• **Problem requirements**: Please retype the data below in full.

__________

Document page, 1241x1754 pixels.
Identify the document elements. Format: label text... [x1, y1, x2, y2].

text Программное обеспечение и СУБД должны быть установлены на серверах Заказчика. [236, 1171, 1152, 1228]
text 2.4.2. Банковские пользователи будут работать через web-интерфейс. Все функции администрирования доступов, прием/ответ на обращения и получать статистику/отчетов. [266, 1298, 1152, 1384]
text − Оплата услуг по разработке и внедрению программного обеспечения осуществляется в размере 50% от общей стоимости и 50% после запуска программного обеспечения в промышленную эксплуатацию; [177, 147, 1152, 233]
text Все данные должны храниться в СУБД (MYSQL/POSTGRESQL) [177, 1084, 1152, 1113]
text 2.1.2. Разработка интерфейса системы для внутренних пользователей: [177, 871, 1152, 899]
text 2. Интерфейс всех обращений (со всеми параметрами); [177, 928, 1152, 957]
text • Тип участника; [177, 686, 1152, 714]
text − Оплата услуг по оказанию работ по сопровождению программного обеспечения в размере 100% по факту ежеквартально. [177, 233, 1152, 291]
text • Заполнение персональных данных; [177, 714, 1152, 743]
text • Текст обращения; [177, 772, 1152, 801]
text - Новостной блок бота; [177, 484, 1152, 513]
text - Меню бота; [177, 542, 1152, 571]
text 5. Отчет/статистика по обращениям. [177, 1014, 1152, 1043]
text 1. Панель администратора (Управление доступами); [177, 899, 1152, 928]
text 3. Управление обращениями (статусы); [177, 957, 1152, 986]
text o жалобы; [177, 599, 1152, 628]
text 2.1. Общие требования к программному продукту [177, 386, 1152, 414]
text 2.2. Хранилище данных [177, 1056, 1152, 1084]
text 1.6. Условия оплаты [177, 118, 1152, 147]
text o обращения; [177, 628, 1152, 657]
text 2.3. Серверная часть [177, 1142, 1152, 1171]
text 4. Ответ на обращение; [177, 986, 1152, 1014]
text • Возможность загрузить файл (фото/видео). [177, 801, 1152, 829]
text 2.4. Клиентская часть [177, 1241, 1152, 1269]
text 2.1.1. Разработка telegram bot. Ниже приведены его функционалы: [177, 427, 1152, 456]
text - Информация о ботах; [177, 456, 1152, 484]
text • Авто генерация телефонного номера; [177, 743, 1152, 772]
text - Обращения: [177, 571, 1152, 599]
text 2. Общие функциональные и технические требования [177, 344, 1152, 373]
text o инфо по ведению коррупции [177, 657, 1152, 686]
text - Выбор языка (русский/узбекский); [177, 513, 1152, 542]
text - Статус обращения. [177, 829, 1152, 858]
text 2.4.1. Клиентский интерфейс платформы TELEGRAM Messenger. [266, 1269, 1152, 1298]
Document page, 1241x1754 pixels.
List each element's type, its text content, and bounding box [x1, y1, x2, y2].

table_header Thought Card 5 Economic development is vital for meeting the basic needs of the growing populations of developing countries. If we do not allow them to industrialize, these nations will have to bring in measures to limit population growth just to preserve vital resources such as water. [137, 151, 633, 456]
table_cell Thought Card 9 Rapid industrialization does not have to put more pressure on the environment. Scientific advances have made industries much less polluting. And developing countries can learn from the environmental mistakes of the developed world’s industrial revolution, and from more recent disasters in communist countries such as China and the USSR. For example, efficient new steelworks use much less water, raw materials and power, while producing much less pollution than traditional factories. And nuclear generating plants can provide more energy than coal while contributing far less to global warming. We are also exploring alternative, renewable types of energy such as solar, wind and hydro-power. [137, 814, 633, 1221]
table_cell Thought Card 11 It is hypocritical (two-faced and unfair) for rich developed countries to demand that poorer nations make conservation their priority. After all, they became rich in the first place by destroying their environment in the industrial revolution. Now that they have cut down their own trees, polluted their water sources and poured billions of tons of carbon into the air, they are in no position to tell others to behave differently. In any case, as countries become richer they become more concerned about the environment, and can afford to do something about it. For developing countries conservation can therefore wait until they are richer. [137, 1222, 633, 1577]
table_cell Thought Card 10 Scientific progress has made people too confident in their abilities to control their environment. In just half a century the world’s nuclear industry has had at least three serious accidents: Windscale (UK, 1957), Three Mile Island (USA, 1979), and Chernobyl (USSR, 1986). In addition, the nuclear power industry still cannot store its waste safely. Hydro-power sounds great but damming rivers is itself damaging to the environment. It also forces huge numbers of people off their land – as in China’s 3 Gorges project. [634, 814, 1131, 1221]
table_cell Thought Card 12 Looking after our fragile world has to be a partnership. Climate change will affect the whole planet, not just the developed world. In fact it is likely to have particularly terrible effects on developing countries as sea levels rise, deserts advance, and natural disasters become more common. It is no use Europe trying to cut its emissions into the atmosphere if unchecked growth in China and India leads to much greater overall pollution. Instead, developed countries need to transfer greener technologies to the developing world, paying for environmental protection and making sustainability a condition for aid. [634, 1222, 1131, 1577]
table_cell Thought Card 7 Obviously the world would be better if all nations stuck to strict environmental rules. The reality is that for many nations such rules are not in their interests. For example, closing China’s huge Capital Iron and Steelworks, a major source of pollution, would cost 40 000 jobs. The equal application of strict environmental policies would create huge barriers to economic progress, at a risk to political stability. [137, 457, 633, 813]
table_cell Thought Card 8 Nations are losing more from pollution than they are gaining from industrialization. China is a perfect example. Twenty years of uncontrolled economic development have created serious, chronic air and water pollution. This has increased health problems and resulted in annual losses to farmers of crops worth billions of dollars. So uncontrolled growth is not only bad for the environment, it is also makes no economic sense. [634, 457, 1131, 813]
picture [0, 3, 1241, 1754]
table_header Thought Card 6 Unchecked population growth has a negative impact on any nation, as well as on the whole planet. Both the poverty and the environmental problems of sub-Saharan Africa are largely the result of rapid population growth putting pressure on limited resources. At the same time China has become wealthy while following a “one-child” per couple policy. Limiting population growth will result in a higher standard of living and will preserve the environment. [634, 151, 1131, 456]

__________

• **Exercise output**:
Document page, 1241x1754 pixels.
Identify the document elements. Format: label text... [x1, y1, x2, y2].

text Программное обеспечение и СУБД должны быть установлены на серверах Заказчика. [236, 1171, 1152, 1228]
text 2.4.2. Банковские пользователи будут работать через web-интерфейс. Все функции администрирования доступов, прием/ответ на обращения и получать статистику/отчетов. [266, 1298, 1152, 1384]
text − Оплата услуг по разработке и внедрению программного обеспечения осуществляется в размере 50% от общей стоимости и 50% после запуска программного обеспечения в промышленную эксплуатацию; [177, 147, 1152, 233]
text Все данные должны храниться в СУБД (MYSQL/POSTGRESQL) [177, 1084, 1152, 1113]
text 2.1.2. Разработка интерфейса системы для внутренних пользователей: [177, 871, 1152, 899]
text 2. Интерфейс всех обращений (со всеми параметрами); [177, 928, 1152, 957]
text • Тип участника; [177, 686, 1152, 714]
text − Оплата услуг по оказанию работ по сопровождению программного обеспечения в размере 100% по факту ежеквартально. [177, 233, 1152, 291]
text • Заполнение персональных данных; [177, 714, 1152, 743]
text • Текст обращения; [177, 772, 1152, 801]
text - Новостной блок бота; [177, 484, 1152, 513]
text - Меню бота; [177, 542, 1152, 571]
text 5. Отчет/статистика по обращениям. [177, 1014, 1152, 1043]
text 1. Панель администратора (Управление доступами); [177, 899, 1152, 928]
text 3. Управление обращениями (статусы); [177, 957, 1152, 986]
text o жалобы; [177, 599, 1152, 628]
text 2.1. Общие требования к программному продукту [177, 386, 1152, 414]
text 2.2. Хранилище данных [177, 1056, 1152, 1084]
text 1.6. Условия оплаты [177, 118, 1152, 147]
text o обращения; [177, 628, 1152, 657]
text 2.3. Серверная часть [177, 1142, 1152, 1171]
text 4. Ответ на обращение; [177, 986, 1152, 1014]
text • Возможность загрузить файл (фото/видео). [177, 801, 1152, 829]
text 2.4. Клиентская часть [177, 1241, 1152, 1269]
text 2.1.1. Разработка telegram bot. Ниже приведены его функционалы: [177, 427, 1152, 456]
text - Информация о ботах; [177, 456, 1152, 484]
text • Авто генерация телефонного номера; [177, 743, 1152, 772]
text - Обращения: [177, 571, 1152, 599]
text 2. Общие функциональные и технические требования [177, 344, 1152, 373]
text o инфо по ведению коррупции [177, 657, 1152, 686]
text - Выбор языка (русский/узбекский); [177, 513, 1152, 542]
text - Статус обращения. [177, 829, 1152, 858]
text 2.4.1. Клиентский интерфейс платформы TELEGRAM Messenger. [266, 1269, 1152, 1298]
Document page, 1241x1754 pixels.
List each element's type, its text content, and bounding box [x1, y1, x2, y2].

table_header Thought Card 5 Economic development is vital for meeting the basic needs of the growing populations of developing countries. If we do not allow them to industrialize, these nations will have to bring in measures to limit population growth just to preserve vital resources such as water. [137, 151, 633, 456]
table_cell Thought Card 9 Rapid industrialization does not have to put more pressure on the environment. Scientific advances have made industries much less polluting. And developing countries can learn from the environmental mistakes of the developed world’s industrial revolution, and from more recent disasters in communist countries such as China and the USSR. For example, efficient new steelworks use much less water, raw materials and power, while producing much less pollution than traditional factories. And nuclear generating plants can provide more energy than coal while contributing far less to global warming. We are also exploring alternative, renewable types of energy such as solar, wind and hydro-power. [137, 814, 633, 1221]
table_cell Thought Card 11 It is hypocritical (two-faced and unfair) for rich developed countries to demand that poorer nations make conservation their priority. After all, they became rich in the first place by destroying their environment in the industrial revolution. Now that they have cut down their own trees, polluted their water sources and poured billions of tons of carbon into the air, they are in no position to tell others to behave differently. In any case, as countries become richer they become more concerned about the environment, and can afford to do something about it. For developing countries conservation can therefore wait until they are richer. [137, 1222, 633, 1577]
table_cell Thought Card 10 Scientific progress has made people too confident in their abilities to control their environment. In just half a century the world’s nuclear industry has had at least three serious accidents: Windscale (UK, 1957), Three Mile Island (USA, 1979), and Chernobyl (USSR, 1986). In addition, the nuclear power industry still cannot store its waste safely. Hydro-power sounds great but damming rivers is itself damaging to the environment. It also forces huge numbers of people off their land – as in China’s 3 Gorges project. [634, 814, 1131, 1221]
table_cell Thought Card 12 Looking after our fragile world has to be a partnership. Climate change will affect the whole planet, not just the developed world. In fact it is likely to have particularly terrible effects on developing countries as sea levels rise, deserts advance, and natural disasters become more common. It is no use Europe trying to cut its emissions into the atmosphere if unchecked growth in China and India leads to much greater overall pollution. Instead, developed countries need to transfer greener technologies to the developing world, paying for environmental protection and making sustainability a condition for aid. [634, 1222, 1131, 1577]
table_cell Thought Card 7 Obviously the world would be better if all nations stuck to strict environmental rules. The reality is that for many nations such rules are not in their interests. For example, closing China’s huge Capital Iron and Steelworks, a major source of pollution, would cost 40 000 jobs. The equal application of strict environmental policies would create huge barriers to economic progress, at a risk to political stability. [137, 457, 633, 813]
table_cell Thought Card 8 Nations are losing more from pollution than they are gaining from industrialization. China is a perfect example. Twenty years of uncontrolled economic development have created serious, chronic air and water pollution. This has increased health problems and resulted in annual losses to farmers of crops worth billions of dollars. So uncontrolled growth is not only bad for the environment, it is also makes no economic sense. [634, 457, 1131, 813]
picture [0, 3, 1241, 1754]
table_header Thought Card 6 Unchecked population growth has a negative impact on any nation, as well as on the whole planet. Both the poverty and the environmental problems of sub-Saharan Africa are largely the result of rapid population growth putting pressure on limited resources. At the same time China has become wealthy while following a “one-child” per couple policy. Limiting population growth will result in a higher standard of living and will preserve the environment. [634, 151, 1131, 456]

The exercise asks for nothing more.